Friday, February 25, 2005

MCI in play

Wow. My prediction regading MCI took even less time to materialize than I expected.

The Cliff Notes version of the facts:

  • On February 4, MCI received an unsolicited $6.3 billion takeover bid from Qwest Communications International.
  • On February 14, Verizon made an offer to buy MCI for $6.7 billion in stock and cash. (Each share of MCI stock would garner $14.42 in Verizon stock, $1.50 in cash and $4.50 in MCI dividends.)
  • Today, Qwest upped its offer for the second time. (Under the latest Qwest offer, each share of MCI stock would receive $15.50 in Qwest stock, $3.10 in cash and $6 in MCI dividends.) The revised Qwest offer is worth about 20% more than the Verizon offer.
  • Also today, MCI reported a loss of $32 million in the fourth quarter of 2004 and a loss of $3.89 billion ($12.12 a share) for all of 2004 (due to heavy bankruptcy-related impairment charges in the third quarter).

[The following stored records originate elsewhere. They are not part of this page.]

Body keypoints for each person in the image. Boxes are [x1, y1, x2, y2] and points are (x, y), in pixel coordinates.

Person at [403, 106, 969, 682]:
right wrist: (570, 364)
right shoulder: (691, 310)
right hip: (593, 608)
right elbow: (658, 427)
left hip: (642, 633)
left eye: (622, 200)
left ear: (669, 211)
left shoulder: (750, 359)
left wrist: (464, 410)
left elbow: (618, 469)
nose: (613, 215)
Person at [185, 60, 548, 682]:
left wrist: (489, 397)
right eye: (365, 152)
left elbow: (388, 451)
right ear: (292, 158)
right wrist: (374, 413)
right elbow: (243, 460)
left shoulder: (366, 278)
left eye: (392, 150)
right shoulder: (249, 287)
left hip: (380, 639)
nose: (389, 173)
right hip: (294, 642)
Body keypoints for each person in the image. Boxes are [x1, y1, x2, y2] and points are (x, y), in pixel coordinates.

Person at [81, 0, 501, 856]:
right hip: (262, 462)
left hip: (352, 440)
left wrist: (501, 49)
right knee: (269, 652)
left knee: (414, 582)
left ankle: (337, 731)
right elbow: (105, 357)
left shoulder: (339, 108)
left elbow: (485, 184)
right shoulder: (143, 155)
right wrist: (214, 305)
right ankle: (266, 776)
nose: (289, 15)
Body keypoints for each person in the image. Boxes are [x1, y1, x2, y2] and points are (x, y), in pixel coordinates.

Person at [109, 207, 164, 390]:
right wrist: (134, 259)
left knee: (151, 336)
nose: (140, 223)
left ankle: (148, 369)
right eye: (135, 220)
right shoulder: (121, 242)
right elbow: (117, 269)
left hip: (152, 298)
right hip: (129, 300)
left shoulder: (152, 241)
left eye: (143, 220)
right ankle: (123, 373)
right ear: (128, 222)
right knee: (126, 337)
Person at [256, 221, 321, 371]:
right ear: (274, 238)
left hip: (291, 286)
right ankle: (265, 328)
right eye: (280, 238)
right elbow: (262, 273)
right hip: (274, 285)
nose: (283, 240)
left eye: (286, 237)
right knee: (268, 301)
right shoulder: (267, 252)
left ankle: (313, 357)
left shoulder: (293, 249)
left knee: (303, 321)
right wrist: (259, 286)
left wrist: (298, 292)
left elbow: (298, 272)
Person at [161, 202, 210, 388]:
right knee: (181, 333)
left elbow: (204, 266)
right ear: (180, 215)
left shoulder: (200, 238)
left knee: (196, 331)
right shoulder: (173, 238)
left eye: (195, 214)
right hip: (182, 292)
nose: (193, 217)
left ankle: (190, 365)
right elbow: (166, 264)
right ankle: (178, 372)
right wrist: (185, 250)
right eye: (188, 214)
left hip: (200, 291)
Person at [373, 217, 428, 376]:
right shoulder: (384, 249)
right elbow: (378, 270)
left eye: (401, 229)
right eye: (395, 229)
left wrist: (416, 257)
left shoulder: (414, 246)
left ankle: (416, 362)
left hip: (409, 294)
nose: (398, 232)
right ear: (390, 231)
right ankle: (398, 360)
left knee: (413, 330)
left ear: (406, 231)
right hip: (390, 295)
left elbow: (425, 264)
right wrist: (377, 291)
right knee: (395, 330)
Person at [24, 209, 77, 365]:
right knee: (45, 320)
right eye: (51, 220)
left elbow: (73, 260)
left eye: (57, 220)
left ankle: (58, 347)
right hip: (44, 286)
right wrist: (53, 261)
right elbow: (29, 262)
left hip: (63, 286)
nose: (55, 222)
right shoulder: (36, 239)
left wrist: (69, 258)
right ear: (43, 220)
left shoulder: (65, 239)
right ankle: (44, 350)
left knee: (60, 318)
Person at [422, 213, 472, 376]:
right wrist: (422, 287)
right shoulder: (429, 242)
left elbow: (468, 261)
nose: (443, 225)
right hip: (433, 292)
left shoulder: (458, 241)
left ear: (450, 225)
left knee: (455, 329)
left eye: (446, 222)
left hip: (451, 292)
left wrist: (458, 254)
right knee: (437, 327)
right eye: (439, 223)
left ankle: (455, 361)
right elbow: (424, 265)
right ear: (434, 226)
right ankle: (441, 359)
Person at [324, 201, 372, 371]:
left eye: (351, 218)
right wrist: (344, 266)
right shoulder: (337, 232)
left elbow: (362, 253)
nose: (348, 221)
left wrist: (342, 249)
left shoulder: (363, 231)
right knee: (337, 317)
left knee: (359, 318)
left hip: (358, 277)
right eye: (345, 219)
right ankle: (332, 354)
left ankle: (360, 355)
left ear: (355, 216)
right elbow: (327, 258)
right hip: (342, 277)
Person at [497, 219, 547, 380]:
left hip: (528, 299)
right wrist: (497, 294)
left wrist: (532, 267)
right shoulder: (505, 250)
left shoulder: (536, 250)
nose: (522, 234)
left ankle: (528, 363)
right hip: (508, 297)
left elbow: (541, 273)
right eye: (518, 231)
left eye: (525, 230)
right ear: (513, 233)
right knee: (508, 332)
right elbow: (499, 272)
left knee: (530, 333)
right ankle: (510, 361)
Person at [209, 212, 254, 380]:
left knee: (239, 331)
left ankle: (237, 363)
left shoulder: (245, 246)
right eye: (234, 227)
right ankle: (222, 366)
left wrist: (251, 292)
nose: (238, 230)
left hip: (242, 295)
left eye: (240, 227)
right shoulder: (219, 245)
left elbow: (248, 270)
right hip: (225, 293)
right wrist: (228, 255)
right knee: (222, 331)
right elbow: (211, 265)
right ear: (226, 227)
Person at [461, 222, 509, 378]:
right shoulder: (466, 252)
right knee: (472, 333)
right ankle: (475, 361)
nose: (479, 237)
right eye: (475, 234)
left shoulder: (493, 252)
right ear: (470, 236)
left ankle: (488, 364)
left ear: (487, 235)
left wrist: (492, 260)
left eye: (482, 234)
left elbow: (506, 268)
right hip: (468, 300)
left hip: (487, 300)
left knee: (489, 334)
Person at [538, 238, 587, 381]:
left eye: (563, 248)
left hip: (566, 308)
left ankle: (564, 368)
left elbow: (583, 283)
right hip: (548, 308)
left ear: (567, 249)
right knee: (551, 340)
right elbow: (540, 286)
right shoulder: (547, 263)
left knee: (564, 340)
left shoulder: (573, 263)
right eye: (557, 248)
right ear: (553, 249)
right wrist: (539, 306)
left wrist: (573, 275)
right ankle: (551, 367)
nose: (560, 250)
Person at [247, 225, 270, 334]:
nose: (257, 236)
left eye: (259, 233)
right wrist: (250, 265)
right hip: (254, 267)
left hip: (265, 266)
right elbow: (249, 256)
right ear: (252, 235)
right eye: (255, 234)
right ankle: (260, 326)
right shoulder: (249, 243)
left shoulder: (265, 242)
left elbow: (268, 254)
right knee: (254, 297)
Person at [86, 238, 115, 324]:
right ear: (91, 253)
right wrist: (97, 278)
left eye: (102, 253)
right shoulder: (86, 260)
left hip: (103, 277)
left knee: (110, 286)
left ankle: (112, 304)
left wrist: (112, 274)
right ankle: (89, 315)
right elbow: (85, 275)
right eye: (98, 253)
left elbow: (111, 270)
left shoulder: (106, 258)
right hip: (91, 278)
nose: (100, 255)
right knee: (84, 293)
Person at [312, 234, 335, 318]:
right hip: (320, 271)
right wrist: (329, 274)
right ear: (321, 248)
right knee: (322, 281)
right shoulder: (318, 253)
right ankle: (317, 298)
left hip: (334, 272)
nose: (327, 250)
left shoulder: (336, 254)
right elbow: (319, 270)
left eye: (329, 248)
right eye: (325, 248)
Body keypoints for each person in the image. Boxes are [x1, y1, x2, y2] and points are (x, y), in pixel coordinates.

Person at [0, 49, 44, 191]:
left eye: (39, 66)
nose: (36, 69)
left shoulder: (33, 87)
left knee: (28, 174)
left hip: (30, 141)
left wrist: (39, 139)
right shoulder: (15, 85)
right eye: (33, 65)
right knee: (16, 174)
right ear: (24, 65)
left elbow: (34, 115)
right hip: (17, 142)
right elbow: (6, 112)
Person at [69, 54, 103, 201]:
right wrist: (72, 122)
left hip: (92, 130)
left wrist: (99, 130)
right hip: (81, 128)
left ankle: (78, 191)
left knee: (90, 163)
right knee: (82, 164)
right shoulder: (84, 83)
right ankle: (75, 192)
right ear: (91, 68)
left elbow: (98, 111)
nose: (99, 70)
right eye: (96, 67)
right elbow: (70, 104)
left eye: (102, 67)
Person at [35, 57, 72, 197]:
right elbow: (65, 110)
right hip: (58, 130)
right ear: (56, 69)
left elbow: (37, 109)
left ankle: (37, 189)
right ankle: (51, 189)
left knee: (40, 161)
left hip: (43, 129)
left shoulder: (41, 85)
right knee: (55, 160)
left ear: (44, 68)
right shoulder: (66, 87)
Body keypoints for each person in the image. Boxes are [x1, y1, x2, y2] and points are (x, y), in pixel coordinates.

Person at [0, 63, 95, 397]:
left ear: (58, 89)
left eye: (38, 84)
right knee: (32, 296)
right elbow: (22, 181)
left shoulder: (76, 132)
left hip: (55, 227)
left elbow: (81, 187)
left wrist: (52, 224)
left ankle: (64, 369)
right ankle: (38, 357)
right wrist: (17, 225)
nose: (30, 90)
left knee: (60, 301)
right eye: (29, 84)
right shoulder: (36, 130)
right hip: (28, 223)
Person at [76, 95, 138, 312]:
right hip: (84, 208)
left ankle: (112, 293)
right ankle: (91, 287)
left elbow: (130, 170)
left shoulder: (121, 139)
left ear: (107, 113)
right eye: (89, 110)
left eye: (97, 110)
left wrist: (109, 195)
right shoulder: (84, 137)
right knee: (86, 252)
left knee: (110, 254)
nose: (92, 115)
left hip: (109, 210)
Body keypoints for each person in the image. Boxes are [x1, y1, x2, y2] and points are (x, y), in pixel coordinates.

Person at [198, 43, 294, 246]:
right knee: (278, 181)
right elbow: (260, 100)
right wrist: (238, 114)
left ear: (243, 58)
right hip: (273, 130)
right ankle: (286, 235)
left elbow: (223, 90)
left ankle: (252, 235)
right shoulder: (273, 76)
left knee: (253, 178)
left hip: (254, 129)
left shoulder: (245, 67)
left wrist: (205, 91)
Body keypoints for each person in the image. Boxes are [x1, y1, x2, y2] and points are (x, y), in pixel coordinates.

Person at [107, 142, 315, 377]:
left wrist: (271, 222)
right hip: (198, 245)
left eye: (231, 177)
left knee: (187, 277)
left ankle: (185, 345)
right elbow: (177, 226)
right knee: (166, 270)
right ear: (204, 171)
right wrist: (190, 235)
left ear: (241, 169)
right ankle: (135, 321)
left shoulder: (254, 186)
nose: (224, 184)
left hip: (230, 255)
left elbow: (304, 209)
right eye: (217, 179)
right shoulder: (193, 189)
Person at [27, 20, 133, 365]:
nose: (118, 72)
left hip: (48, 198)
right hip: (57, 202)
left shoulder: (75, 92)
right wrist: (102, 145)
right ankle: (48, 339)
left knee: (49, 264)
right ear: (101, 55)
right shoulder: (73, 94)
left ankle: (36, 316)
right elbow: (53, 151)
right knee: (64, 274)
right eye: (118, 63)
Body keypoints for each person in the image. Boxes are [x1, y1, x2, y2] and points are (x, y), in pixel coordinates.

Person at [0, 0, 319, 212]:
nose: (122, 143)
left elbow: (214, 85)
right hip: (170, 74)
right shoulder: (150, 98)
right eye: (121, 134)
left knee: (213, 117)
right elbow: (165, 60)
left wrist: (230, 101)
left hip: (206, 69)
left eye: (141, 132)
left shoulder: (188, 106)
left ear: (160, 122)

Quarterly revenue fell 10% to $4.97 billion (from $5.5 billion a year before) and annual revenue fell 15% to $20.7 billion.
  • MCI's board will review Qwest's offer while pressing ahead with a deal with Verizon, says CEO Michael Capellas told investors on a conference call. Verizon is the "right partner" for MCI, he said.

The "insights" from the "experts" and other observations:

  • The SBC-AT&T and Verizon-MCI transactions are an acknowledgment of what insiders have known for a while: that the long-distance business as a stand-alone service is, for all practical purposes, dead. "I think we all knew it was over two to three years ago," says Dominic Endicott, head of the telecommunications practice at Booz Allen Hamilton. "The deals are just cleanup work." Raul Katz, CEO of Adventis, a consulting group in Boston, goes a step further. "The long-distance business was always dead," referring to the industry's ultimately fruitless scramble to figure a way around the Bells' grip on the local phone markets. "It was just a matter of when it was going to die."
  • Qwest has a market value of just $7.5 billion but $17 billion in debt. Analyst believe that if Qwest wins the bidding war, it will use MCI's $5 billion cash reserve to help pay down its debt.
  • Analysts have said Qwest is a weaker partner for strategic reasons. It doesn't own its own wireless network, which is considered critical for growth in the telecom industry. It also serves a primarily rural, 14-state region where there are few business centers, so a marriage with MCI would not likely result in as many cost efficiencies.
  • Although Verizon is the strongest among the regional phone companies, it faced a difficult task of determining whether it would be cheaper to build its own corporate client base, rather than buy MCI's, analysts said. With most of MCI's business going away or under attack from stiff competition, some said it could have been more effective for the company to build its own roster of customers.